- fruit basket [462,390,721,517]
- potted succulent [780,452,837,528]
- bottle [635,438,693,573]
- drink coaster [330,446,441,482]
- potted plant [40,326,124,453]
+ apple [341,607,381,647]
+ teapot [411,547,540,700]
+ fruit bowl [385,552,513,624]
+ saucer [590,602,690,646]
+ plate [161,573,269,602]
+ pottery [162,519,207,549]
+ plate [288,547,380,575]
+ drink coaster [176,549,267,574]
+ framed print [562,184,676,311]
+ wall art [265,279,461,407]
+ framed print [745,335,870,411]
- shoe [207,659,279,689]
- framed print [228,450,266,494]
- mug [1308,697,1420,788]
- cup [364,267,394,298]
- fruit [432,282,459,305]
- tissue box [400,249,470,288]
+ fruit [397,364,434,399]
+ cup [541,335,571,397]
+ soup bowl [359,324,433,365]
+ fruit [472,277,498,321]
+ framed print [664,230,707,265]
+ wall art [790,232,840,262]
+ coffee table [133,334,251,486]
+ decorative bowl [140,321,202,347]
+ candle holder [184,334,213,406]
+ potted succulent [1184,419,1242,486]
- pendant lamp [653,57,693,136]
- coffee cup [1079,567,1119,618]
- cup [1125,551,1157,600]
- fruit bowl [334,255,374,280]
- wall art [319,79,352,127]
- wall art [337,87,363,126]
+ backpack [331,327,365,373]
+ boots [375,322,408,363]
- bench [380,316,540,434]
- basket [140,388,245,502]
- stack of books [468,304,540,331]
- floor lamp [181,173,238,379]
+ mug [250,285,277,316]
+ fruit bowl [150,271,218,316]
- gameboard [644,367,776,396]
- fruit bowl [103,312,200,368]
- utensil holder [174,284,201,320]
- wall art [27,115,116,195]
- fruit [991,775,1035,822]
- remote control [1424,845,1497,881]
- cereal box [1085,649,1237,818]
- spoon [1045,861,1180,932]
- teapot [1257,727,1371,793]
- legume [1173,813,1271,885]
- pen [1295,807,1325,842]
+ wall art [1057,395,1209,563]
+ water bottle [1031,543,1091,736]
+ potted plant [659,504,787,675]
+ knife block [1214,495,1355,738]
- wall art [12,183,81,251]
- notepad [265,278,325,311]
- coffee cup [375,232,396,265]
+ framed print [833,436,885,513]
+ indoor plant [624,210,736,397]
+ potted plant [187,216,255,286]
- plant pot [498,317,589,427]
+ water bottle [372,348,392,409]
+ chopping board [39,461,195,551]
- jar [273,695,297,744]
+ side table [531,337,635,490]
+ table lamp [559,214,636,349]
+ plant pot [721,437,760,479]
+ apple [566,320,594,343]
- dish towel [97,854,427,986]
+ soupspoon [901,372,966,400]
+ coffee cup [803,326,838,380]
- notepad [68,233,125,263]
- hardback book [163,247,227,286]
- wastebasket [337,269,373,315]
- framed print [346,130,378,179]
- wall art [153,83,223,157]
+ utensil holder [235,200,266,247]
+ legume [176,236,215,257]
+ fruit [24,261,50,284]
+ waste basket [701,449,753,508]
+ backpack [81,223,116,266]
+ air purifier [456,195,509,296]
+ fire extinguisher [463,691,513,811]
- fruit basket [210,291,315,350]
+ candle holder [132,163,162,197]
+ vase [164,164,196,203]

_ _ _ _

From the listing above, output exactly the run of lines that starts with the line containing "- fruit [432,282,459,305]" and ends with the line containing "- bench [380,316,540,434]".

▶ RESULT OF THIS TASK:
- fruit [432,282,459,305]
- tissue box [400,249,470,288]
+ fruit [397,364,434,399]
+ cup [541,335,571,397]
+ soup bowl [359,324,433,365]
+ fruit [472,277,498,321]
+ framed print [664,230,707,265]
+ wall art [790,232,840,262]
+ coffee table [133,334,251,486]
+ decorative bowl [140,321,202,347]
+ candle holder [184,334,213,406]
+ potted succulent [1184,419,1242,486]
- pendant lamp [653,57,693,136]
- coffee cup [1079,567,1119,618]
- cup [1125,551,1157,600]
- fruit bowl [334,255,374,280]
- wall art [319,79,352,127]
- wall art [337,87,363,126]
+ backpack [331,327,365,373]
+ boots [375,322,408,363]
- bench [380,316,540,434]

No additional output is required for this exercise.